* **Exercise details**
Copy out each line of the data that contains "code".

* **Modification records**
((
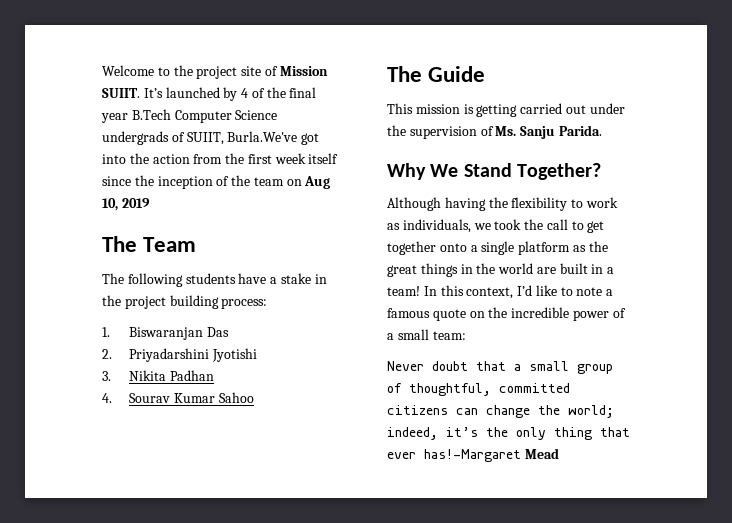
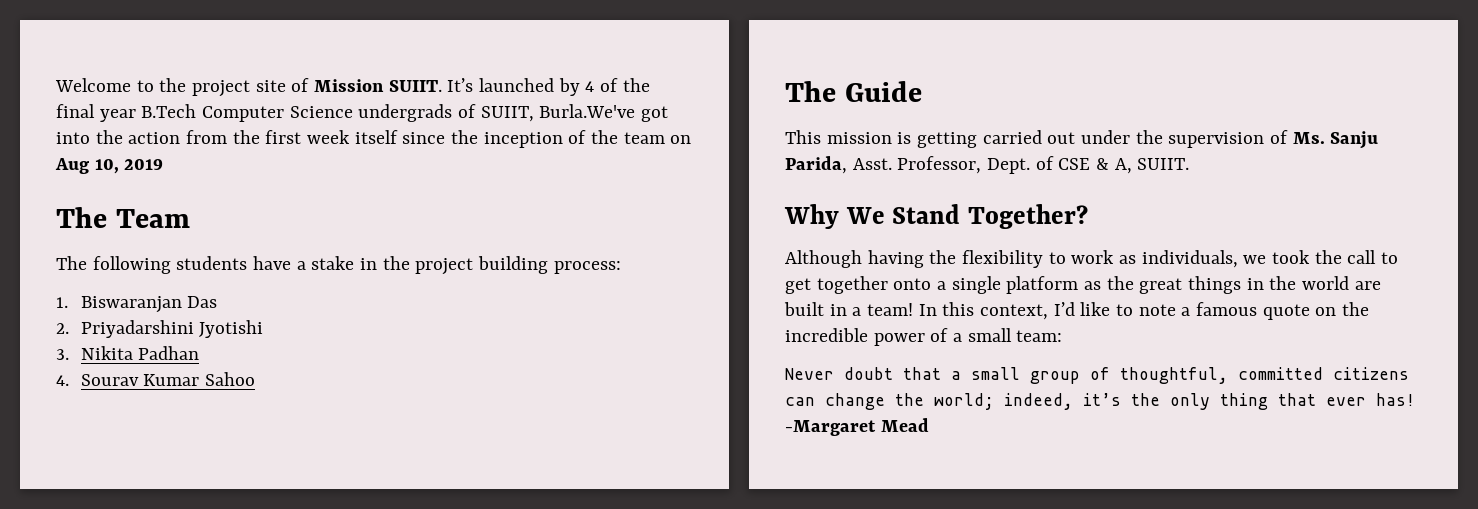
[558,125,602,136] Parida. -> [785,156,1190,174] Parida, Asst. Professor, Dept. of CSE & A, SUIIT.
[424,449,521,462] has!-Margaret -> [1376,393,1415,406] [785,420,876,436] has! -Margaret

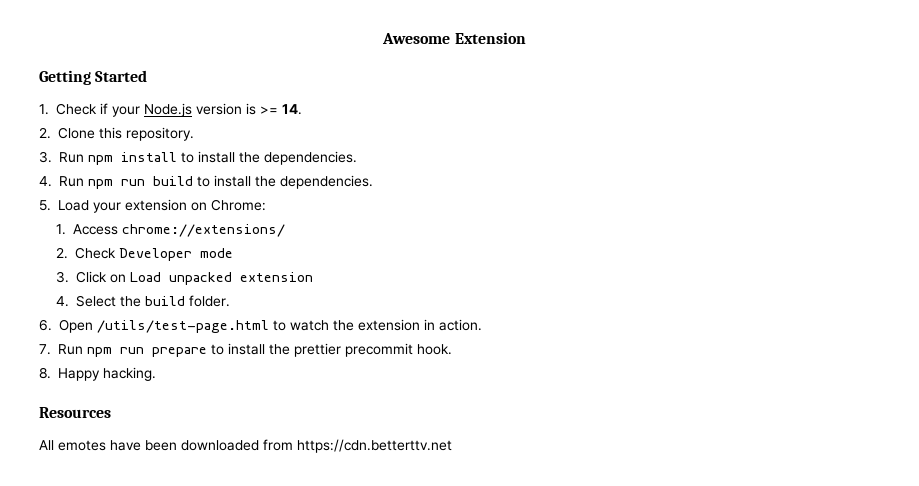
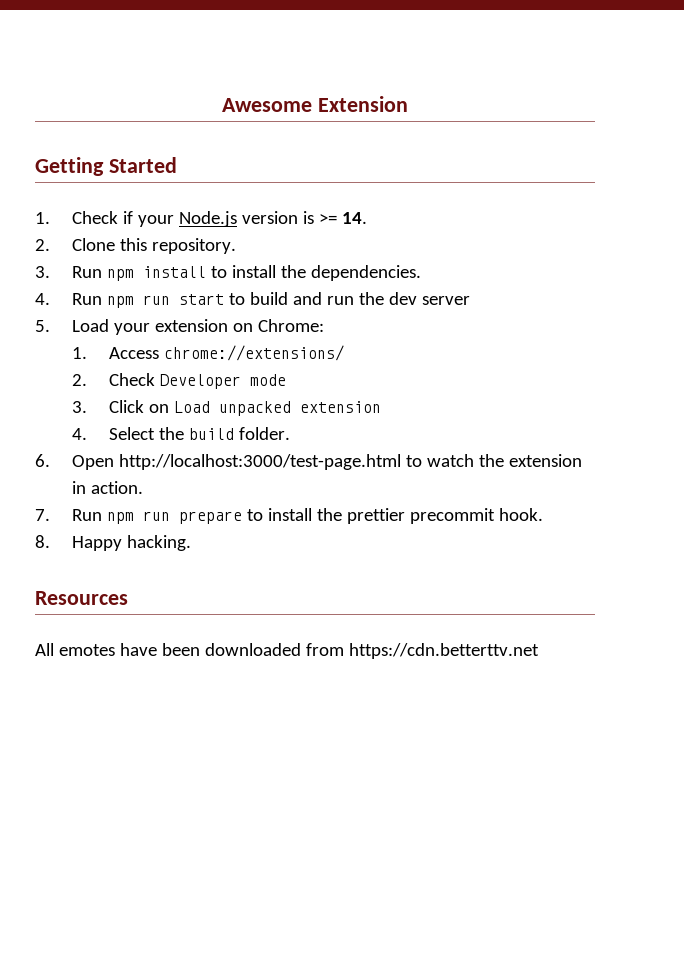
[153,175,373,189] build to install the dependencies. -> [178,292,470,305] start to build and run the dev server
[97,320,269,333] /utils/test-page.html -> [118,454,401,470] http://localhost:3000/test-page.html

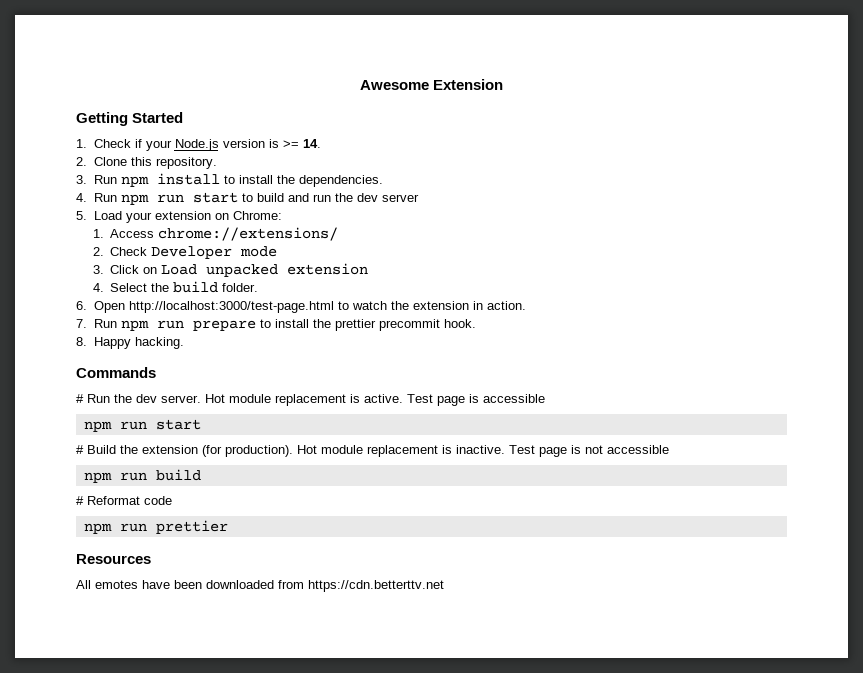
(191, 543) none -> [76,367,156,378] [76,394,545,406] [83,419,201,432] [76,445,669,457] [83,469,201,483] [76,496,172,505] [83,520,228,534] // Commands // # Run the dev server. Hot module replacement is active. Test page is accessible // npm run start // # Build the extension (for production). Hot module replacement is inactive. Test page is not accessible // npm run build // # Reformat code // npm run prettier

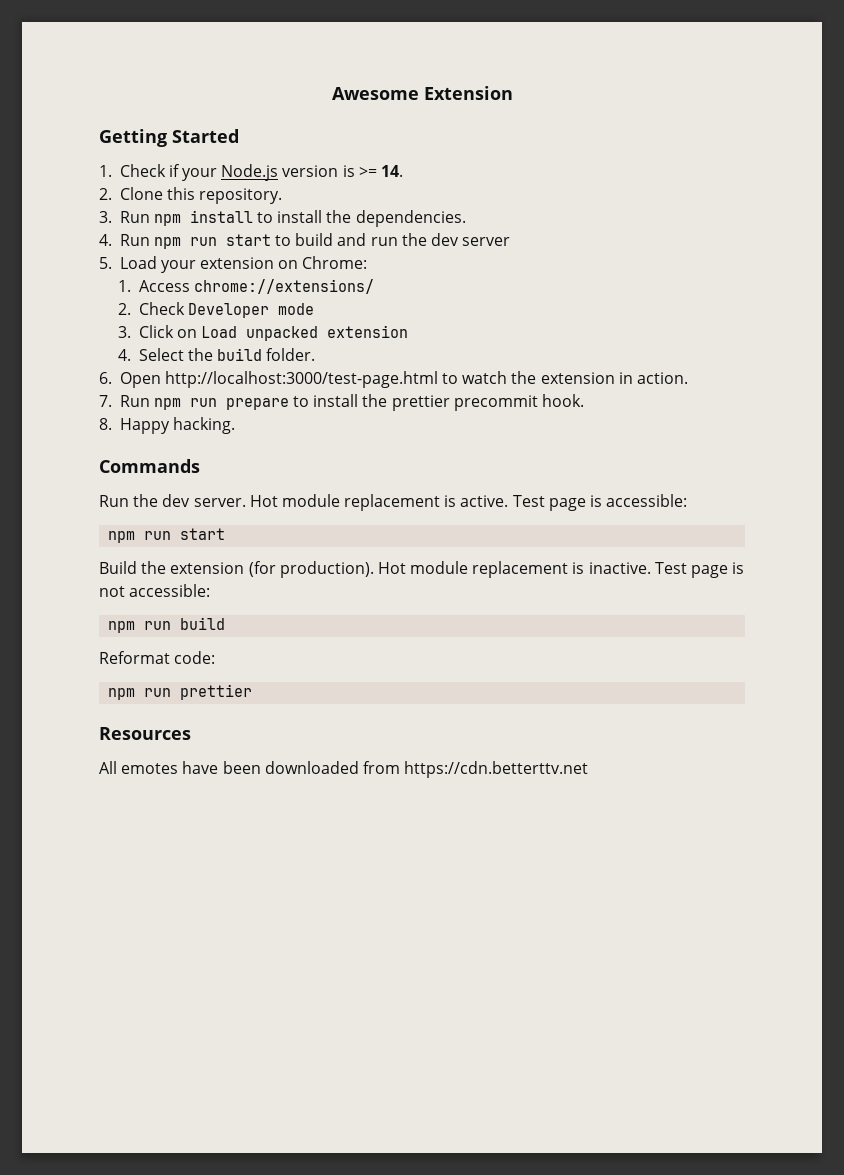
[76,394,84,403] # -> (200, 466) none
[483,394,545,403] accessible -> [606,494,688,507] accessible:
[76,445,84,454] # -> (226, 534) none
[607,445,669,454] accessible -> [129,584,211,597] accessible:
[76,496,172,505] # Reformat code -> [99,651,216,664] Reformat code:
))
* **Your response**
(191, 543) none -> [76,367,156,378] [76,394,545,406] [83,419,201,432] [76,445,669,457] [83,469,201,483] [76,496,172,505] [83,520,228,534] // Commands // # Run the dev server. Hot module replacement is active. Test page is accessible // npm run start // # Build the extension (for production). Hot module replacement is inactive. Test page is not accessible // npm run build // # Reformat code // npm run prettier
[76,496,172,505] # Reformat code -> [99,651,216,664] Reformat code:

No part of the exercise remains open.